EXTRAIT
Les journalistes économiques sont en deuil. Comme des téléspectateurs qui ne se remettent pas de la mort accidentelle d'un grand comédien, tué par les auteurs démoniaques d'un téléroman, ils viennent de perdre leur personnage préféré.

Frank Stronach n'est pas mort, loin de là. Mais en cédant le volant de son entreprise pour s'occuper de ses chevaux et de ses hippodromes, cet entrepreneur de 78 ans disparaît de l'écran des reporters.

À l'exception notable de Conrad Black, aucun homme d'affaires au pays n'a donné autant matière à chronique que le fondateur de Magna International, géant canadien des pièces automobiles.

Magna compte 256 usines dans le monde. Pas moins de 96 600 salariés y travaillent, dont 16 300 au Canada. Cette entreprise d'Aurora, à 30 minutes au nord de Toronto, a rapporté des profits de 973 millions US sur des revenus de 24,1 milliards US l'an dernier. Ainsi, le cinquième fournisseur de pièces au monde s'est parfaitement remis de la quasi-faillite de Detroit, comme le prouve l'appréciation de son titre aux Bourses de New York et de Toronto.

(Fiches sources)

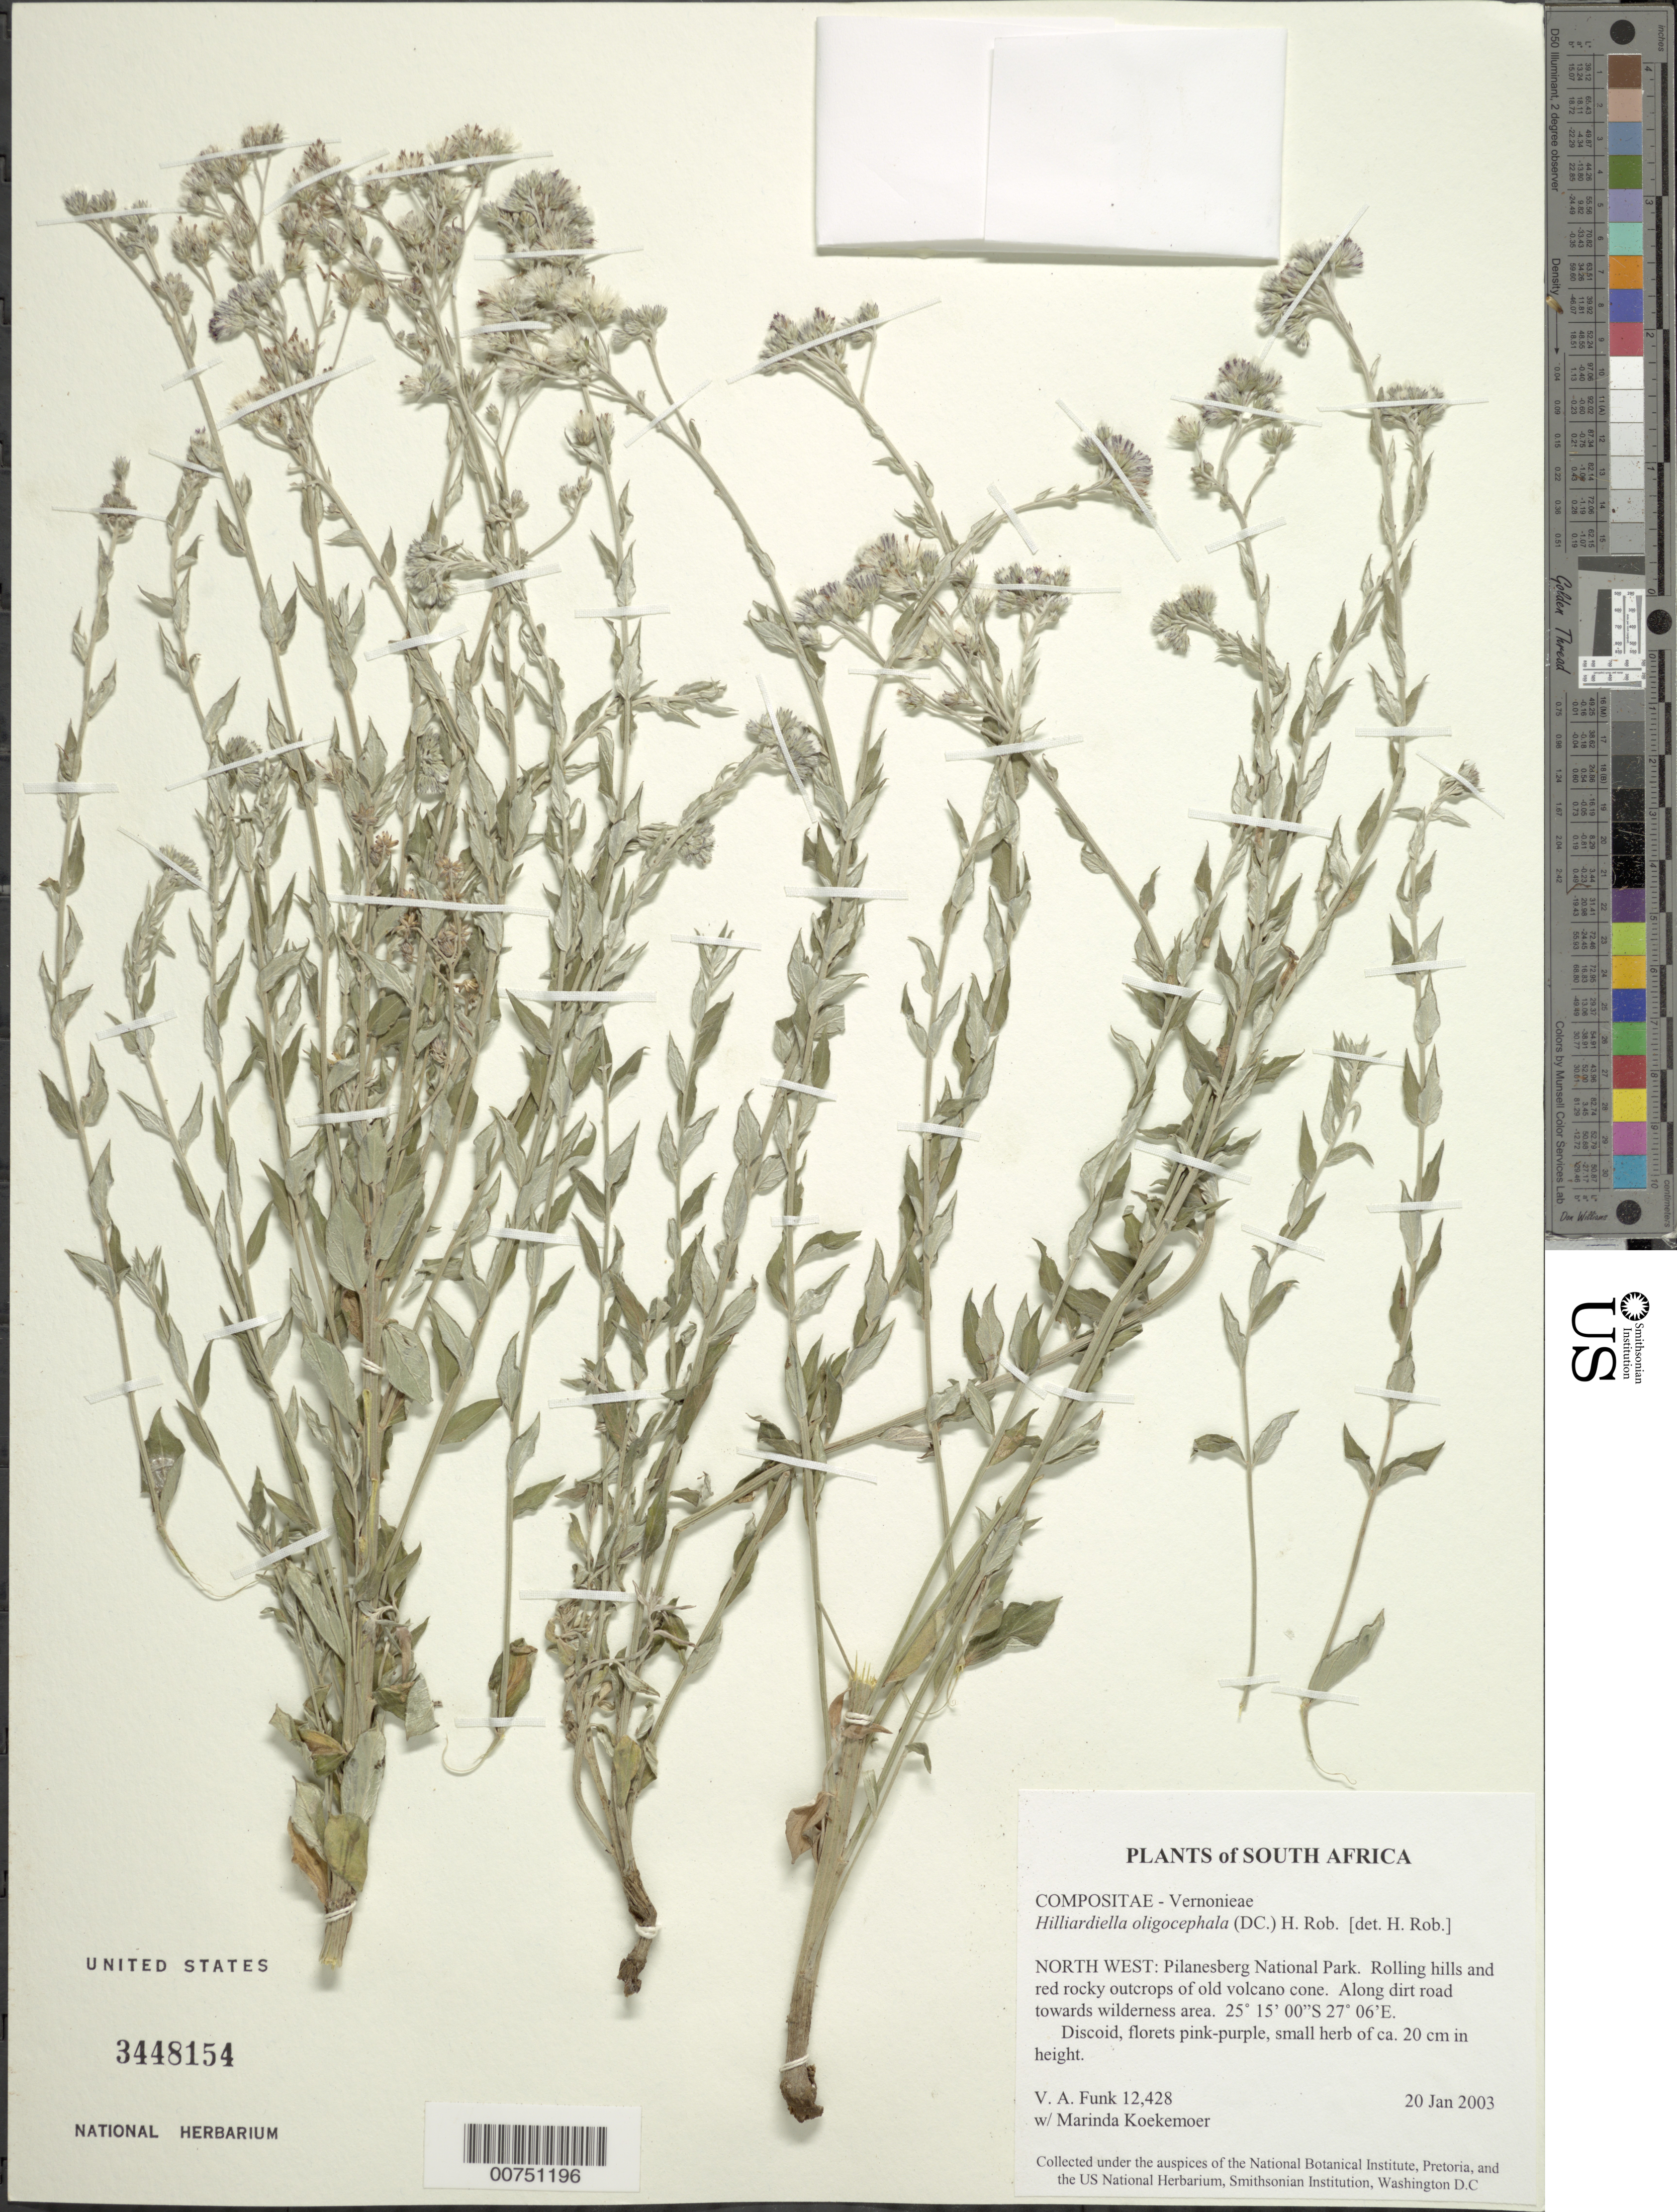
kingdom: Plantae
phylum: Tracheophyta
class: Magnoliopsida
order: Asterales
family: Asteraceae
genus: Hilliardiella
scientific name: Hilliardiella oligocephala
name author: (DC.) H. Rob.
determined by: Robinson, Harold E., (US)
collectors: V. Funk & M. Koekemoer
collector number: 12428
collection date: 2003-01-20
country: South Africa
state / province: North West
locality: Pilanesberg National Park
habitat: Rolling hills and red rocky outcrops of old volcano cone, along dirt road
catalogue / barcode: US 3448154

LISTE DES TÂCHES
[1] Traduisez en anglais cette phrase de l'extrait : « Frank Stronach n'est pas mort, loin de là. »
[2] Recopiez le passage de l'extrait qui commence aux mots « Magna compte 256 » et s'arrête après « et de Toronto. ».
Servez-vous uniquement de l'extrait.

RÉPONSES CI-DESSOUS
[1] Frank Stronach is not dead, far from it.

[2]
Magna compte 256 usines dans le monde. Pas moins de 96 600 salariés y travaillent, dont 16 300 au Canada. Cette entreprise d'Aurora, à 30 minutes au nord de Toronto, a rapporté des profits de 973 millions US sur des revenus de 24,1 milliards US l'an dernier. Ainsi, le cinquième fournisseur de pièces au monde s'est parfaitement remis de la quasi-faillite de Detroit, comme le prouve l'appréciation de son titre aux Bourses de New York et de Toronto.